**Extract**
********************

# Ex's and Kids...oh fun.



## HoosierShadow (Apr 20, 2010)

Please bare with me as I vent. I needed to get this off my mind it's so frustrating!
I don't want to write a book.... which I am good at doing lol

My 15yo daughter is from my first marriage. I left my ex when she was 10mo. Best move I ever made for us. It was BAD.

In the 14 years he has seen her 3x, he is at least $30,000 behind in child support - he'd rather go to jail than help support her. He disappears, always in trouble & running from the law, in and out of jail, won't keep a job, or address.
On top of that he has 2 little girls with another woman, and I heard the state took the girls because they were unfit parents.

He hasn't seen her since 2009 when he disappeared again, and I decided NO MORE. I will no longer let him in her life, I will protect her for as long as I can.

********************

[Saved data entries]
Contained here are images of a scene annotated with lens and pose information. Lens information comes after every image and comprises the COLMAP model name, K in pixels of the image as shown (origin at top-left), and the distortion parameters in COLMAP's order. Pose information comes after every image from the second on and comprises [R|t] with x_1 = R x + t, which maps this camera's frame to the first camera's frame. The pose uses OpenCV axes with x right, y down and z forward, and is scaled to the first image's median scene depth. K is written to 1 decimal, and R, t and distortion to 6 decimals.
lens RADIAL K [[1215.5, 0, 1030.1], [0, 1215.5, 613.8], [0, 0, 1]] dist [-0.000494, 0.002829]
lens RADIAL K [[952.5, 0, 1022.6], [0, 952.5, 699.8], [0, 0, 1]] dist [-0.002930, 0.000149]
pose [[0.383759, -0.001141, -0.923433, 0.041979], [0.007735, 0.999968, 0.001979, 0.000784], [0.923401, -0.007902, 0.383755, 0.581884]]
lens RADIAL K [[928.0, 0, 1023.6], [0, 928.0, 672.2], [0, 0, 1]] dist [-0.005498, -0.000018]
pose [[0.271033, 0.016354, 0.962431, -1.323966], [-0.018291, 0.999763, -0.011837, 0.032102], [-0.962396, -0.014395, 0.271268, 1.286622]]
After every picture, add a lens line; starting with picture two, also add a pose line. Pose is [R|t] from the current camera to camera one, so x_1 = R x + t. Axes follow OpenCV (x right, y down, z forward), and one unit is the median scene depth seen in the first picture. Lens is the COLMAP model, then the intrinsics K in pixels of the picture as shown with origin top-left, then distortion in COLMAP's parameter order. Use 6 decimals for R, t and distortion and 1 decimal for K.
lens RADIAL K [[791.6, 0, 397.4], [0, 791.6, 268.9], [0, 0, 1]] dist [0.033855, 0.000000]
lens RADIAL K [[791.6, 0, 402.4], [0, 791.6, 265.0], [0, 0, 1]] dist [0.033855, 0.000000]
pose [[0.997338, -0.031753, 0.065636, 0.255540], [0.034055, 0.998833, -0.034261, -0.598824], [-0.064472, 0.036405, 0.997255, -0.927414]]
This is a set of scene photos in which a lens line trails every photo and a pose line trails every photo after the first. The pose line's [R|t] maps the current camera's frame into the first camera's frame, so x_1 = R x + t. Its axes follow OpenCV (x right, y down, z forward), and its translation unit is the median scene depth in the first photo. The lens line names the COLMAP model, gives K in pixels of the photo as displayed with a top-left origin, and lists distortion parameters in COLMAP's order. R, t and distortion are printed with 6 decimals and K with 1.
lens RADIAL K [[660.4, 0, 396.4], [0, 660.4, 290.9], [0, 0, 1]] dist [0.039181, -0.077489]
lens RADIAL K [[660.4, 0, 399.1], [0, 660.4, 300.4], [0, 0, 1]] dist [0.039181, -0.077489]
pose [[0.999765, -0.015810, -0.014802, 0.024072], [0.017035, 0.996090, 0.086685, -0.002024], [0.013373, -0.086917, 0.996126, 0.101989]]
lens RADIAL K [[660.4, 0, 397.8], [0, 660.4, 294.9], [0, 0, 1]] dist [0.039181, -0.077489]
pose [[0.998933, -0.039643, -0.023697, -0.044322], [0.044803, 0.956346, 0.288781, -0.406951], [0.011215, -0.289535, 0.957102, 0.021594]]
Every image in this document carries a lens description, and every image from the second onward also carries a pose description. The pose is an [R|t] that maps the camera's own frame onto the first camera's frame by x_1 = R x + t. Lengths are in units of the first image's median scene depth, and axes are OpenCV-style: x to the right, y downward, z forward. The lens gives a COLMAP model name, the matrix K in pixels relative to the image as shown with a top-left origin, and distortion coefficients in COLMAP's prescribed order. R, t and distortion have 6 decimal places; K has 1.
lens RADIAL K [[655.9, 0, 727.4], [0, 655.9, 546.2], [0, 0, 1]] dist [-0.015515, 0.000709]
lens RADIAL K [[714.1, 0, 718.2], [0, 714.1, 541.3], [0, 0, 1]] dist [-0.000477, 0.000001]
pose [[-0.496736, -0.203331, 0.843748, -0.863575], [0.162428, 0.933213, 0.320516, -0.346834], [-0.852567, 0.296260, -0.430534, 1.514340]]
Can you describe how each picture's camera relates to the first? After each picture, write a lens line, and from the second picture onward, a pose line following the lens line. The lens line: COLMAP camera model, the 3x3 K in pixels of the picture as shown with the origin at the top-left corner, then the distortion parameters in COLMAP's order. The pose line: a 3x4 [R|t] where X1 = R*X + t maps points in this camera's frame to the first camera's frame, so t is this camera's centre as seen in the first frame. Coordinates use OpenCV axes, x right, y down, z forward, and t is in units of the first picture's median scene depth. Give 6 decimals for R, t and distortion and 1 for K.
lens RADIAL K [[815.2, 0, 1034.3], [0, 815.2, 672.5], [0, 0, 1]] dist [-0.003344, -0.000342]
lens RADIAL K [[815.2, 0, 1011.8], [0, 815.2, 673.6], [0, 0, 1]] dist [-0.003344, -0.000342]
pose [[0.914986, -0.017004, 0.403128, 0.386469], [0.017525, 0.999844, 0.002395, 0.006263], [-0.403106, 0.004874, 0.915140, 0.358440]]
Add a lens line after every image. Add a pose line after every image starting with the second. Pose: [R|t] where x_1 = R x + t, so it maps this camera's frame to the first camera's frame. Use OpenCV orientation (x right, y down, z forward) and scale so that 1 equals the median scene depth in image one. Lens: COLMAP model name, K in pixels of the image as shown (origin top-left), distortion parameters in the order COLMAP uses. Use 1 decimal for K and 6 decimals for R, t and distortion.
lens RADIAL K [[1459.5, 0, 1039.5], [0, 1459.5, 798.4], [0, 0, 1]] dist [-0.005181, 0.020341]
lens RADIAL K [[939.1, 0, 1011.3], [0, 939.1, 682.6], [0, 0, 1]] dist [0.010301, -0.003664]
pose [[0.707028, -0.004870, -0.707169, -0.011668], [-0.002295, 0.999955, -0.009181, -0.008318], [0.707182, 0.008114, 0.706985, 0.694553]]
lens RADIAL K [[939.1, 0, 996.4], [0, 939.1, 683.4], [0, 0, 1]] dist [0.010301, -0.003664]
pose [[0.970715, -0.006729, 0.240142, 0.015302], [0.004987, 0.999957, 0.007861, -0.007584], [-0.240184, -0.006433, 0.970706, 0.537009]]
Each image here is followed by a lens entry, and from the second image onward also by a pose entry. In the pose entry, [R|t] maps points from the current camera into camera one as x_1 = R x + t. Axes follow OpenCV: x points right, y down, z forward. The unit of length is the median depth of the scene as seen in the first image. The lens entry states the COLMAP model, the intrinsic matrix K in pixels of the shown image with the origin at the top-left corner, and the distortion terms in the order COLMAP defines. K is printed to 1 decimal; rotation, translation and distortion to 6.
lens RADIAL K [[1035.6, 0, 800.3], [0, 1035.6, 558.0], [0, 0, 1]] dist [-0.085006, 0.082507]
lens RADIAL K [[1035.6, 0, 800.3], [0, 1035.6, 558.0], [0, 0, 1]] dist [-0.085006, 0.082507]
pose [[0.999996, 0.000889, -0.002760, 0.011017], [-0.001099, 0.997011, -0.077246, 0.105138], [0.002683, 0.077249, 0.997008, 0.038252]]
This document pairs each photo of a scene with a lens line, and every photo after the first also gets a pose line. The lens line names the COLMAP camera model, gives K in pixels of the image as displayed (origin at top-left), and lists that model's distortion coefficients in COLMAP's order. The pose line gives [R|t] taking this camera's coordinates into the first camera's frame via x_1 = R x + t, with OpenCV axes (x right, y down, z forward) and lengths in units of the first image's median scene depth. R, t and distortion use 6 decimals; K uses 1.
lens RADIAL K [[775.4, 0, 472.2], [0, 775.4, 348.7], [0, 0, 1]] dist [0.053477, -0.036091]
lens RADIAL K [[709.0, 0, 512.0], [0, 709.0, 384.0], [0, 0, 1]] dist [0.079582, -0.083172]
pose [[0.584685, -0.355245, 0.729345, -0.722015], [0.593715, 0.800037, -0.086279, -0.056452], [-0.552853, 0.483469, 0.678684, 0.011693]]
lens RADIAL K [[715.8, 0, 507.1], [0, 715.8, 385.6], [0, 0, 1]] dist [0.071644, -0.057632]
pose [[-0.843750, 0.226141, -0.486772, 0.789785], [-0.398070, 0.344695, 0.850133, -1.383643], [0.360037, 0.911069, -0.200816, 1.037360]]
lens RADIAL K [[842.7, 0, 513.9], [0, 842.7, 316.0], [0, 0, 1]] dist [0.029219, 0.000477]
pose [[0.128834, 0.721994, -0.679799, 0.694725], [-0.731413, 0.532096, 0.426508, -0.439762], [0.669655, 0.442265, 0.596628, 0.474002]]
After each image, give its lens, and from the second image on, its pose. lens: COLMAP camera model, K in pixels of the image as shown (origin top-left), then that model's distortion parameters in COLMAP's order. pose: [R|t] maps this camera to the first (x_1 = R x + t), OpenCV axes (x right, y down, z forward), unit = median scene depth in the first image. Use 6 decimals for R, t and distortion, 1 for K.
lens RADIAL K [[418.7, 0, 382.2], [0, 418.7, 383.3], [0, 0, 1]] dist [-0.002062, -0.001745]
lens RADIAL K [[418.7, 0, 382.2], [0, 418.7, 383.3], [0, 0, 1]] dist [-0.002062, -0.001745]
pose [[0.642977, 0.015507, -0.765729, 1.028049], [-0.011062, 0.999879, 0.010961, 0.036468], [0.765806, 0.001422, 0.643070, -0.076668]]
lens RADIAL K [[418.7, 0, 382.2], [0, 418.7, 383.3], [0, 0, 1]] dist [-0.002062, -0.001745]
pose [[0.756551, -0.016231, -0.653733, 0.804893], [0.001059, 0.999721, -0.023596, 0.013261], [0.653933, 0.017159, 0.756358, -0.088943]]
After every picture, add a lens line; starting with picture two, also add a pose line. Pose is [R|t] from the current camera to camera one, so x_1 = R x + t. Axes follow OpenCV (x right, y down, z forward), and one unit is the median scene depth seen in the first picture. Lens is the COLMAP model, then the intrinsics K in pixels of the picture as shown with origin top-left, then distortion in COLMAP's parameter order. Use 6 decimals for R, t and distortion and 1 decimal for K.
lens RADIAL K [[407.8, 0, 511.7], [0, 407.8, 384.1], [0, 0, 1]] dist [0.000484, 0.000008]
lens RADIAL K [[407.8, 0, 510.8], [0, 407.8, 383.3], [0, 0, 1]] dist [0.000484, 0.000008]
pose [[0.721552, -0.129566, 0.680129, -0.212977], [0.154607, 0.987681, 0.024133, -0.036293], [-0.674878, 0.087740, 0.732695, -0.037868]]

********************

**Questions to answer**
1/ Answer these questions about the forum post:
(a) How old is the daughter?
(b) How many times has her father seen her in the past 14 years?
(c) By how much is he behind in child support?
2/ Reproduce the saved data rows without any change, starting at the first row and stopping after the row that contains "dist [-0.000494, 0.002829]".

**Task-by-task outputs**
1/
(a) She is 15.
(b) He has seen her 3 times.
(c) He is at least $30,000 behind.

2/
Contained here are images of a scene annotated with lens and pose information. Lens information comes after every image and comprises the COLMAP model name, K in pixels of the image as shown (origin at top-left), and the distortion parameters in COLMAP's order. Pose information comes after every image from the second on and comprises [R|t] with x_1 = R x + t, which maps this camera's frame to the first camera's frame. The pose uses OpenCV axes with x right, y down and z forward, and is scaled to the first image's median scene depth. K is written to 1 decimal, and R, t and distortion to 6 decimals.
lens RADIAL K [[1215.5, 0, 1030.1], [0, 1215.5, 613.8], [0, 0, 1]] dist [-0.000494, 0.002829]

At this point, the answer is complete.